While the film was released during the same year as “West Side Story,” a much more sumptuous—and critically awarded—musical about a similar subject, it’s a mistake to say, as writer Kate Burford does in her usually reliable “Burt Lancaster: An American Life,” that “West Side Story” “swamped the well-intentioned, black-and-white picture.” The musical wasn’t released until more than seven months after “The Young Savages.”
“The Manchurian Candidate” (1962): A wicked political satire based on Richard Condon’s novel, this extraordinary thriller explores brainwashing, McCarthyism, presidential politics, political conspiracies and communism, anti-communism and anti-anti-communism. It stars Frank Sinatra and Lawrence Harvey as Korean War vets Maj. Bennett Marco and Sgt. Raymond Shaw, respectively, Janet Leigh as Marco’s romantic interest and Angela Lansbury—in one of the great personifications of evil in movie history—as the powerful wife of a Joseph McCarthy-like U.S. senator (James Gregory) and the mother of Raymond Shaw.

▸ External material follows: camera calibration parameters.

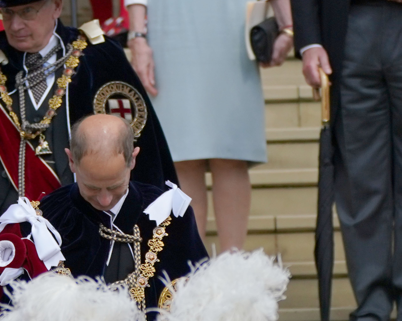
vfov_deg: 2.8
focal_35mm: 549
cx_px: -149
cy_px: 356
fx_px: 6531
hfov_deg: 3.5
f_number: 5.6
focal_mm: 189
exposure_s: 1/1600
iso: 400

The story, which operates on multiple political and psychological levels, is about a U.S. soldier who had been captured in battle by North Korean and Chinese Communist forces and turned into a programmed assassin. But the plot has myriad twists and turns, reflecting the point of view of many who opposed the tactics of Sen. McCarthy and viewed his attacks on civil liberties as potentially as harmful to America as communism.

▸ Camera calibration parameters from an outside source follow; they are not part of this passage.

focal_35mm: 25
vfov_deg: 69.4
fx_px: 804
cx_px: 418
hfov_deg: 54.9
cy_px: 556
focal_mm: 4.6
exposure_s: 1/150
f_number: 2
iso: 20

In addition to Frankenheimer’s commentary, the DVD includes a joint interview with the director, Sinatra and producer-screenwriter George Axelrod, an interview with Lansbury about her role and an appreciation of the film by director William Friedkin.

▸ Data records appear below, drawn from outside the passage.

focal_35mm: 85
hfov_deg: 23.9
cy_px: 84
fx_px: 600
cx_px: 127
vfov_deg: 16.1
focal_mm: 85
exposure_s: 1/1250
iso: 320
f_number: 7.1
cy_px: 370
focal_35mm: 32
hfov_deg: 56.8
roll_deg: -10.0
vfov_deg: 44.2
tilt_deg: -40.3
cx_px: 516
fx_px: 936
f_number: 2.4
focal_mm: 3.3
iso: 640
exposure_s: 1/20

“The Train” (1964): The fact that this World War II thriller flopped at the box office has hurt “The Train’s” reputation. But the story of a French railroad worker, played with quiet realism by Lancaster, who attempts in August 1944 (just before the Allies chase the German army out of Paris) to prevent a German colonel (Paul Scofield) from shipping great works of French art back to Germany succeeds admirably as a suspenseful, action-filled movie.
Frankenheimer points out in his commentary that the movie is “the last big action picture ever made in black-and-white,” and it looks great. The director, who was a last-minute replacement for Arthur Penn, had to deal with bad weather closing down the film for months, an injury to the star and the necessity to re-write the script to add dramatic action scenes – all of which contributed to “The Train” costing twice as much ($6.7 million, according to Lancaster biographer Buford) as it was originally budgeted.
But from this vantage point, the extra money was worth it, as the train crashes are truly spectacular and the performances by Lancaster, Scofield, Jeanne Moreau and some terrific French actors are uniformly excellent.
“Ronin” (1998): In Frankenheimer’s expert hands, this post-Cold War thriller about former spies being hired as mercenaries by a subterranean Irish organization to steal a valuable but mysterious package from a group of Russians becomes an intelligent primer on urban espionage. Robert De Niro is completely believable as a former CIA agent now working freelance, and his performance is matched by a fine cast of European actors, including Britain’s Natascha McElhone, Jonathan Pryce and Sean Bean, France’s Jean Reno and Michael Lonsdale and Sweden’s Stellan Skarsgard.
Frankenheimer’s audio commentary is up to his usual high standards, particularly when he explains how he and his crew pulled off some of the movie’s spectacular car chases. The DVD also includes an alternative ending, which is good but also serves to confirm that Frankenheimer made the right choice in keeping the existing conclusion.